● Requirements:
(1) Print the section of the account of the marriage with Lee that opens with the words containing "This was the" and closes with "keep his silence.", copying it word for word.
(2) Write what comes next in the account of Lee's silent treatment, starting after its final sentence.

● Text segment:
━━━━━━━━━━━━━━━━━━━━

My relationship with Lee fell apart like a poorly built sandcastle, one grain of sand at a time.

The first sign of trouble came three weeks after we were married. One day Lee came home from work sullen and silent, stubbornly refusing to talk when I asked him what was wrong. I offered a reassuring hug, which he promptly rejected. Lee grew more agitated the more I tried to draw him out.  In short, I was completely shut out from Lee’s little world.

This was the first time I ever saw Lee look at me with contempt, and the effect was utterly devastating. At first I thought it was me. Perhaps I had inadvertently done or said something hurtful or offensive. Hours passed as I tried to figure it out on my own. I even tried asking Lee, but all he did was glare and keep his silence.

Lee’s cold-shoulder silent treatment lasted for 3 days.

I reached my emotional breaking point on the third day, in the middle of our church service. The sermon ended and I burst into a loud cacophony of tearful apologies.

━━━━━━━━━━━━━━━━━━━━

● Stored data:
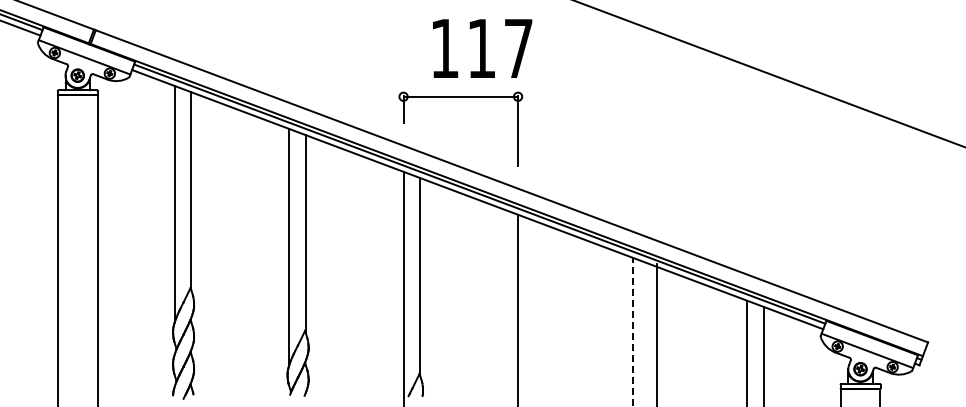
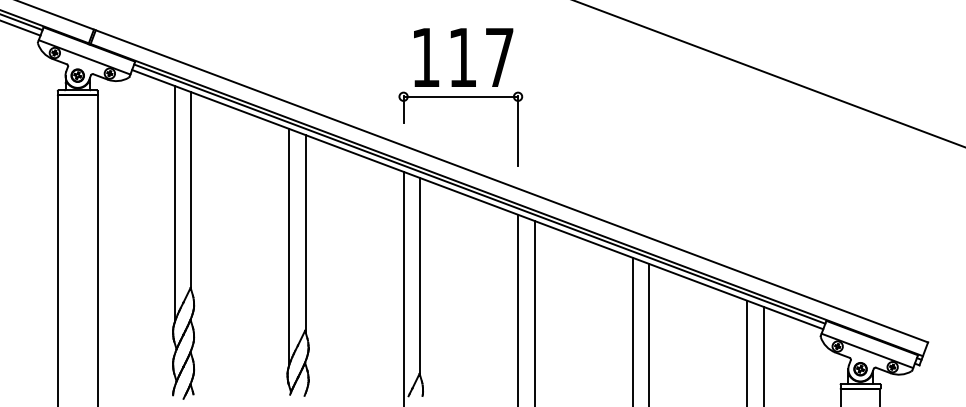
text at (482, 48) position: (482, 48) -> (463, 57)
line at (534, 311): none -> present
line at (632, 331): dashed -> solid
line at (657, 333) position: (657, 333) -> (649, 333)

━━━━━━━━━━━━━━━━━━━━

● Results for the exercise:
(1)
This was the first time I ever saw Lee look at me with contempt, and the effect was utterly devastating. At first I thought it was me. Perhaps I had inadvertently done or said something hurtful or offensive. Hours passed as I tried to figure it out on my own. I even tried asking Lee, but all he did was glare and keep his silence.

(2)
“I don’t know what I did to make you angry, but I’m sorry. If you’ll just tell me what I did wrong, I’ll try to change. Please stop punishing me. It hurts too much.”

Perhaps Lee felt compassion for me, or maybe he was just embarrassed because we were still in a public place. Either way, the spell was lifted and Lee magically began speaking again. He explained away his behavior, said he’d been angry with himself over something and didn’t want to worry me. Looking back I suppose we should have had a long conversation about what had happened. I was so relieved when it was over that I chose to let it go.

I don’t mean to make Lee sound disturbed or unstable. I’m not perfect either, and I certainly have my own share of emotional idiosyncrasies. I simply tell this story because Lee’s silent treatments became a frequent occurrence in the two years we were married.

Lee did not like to acknowledge problems in our relationship. If I brought up problems or tried to discuss issues in our marriage, I was inevitably punished with the silent treatment.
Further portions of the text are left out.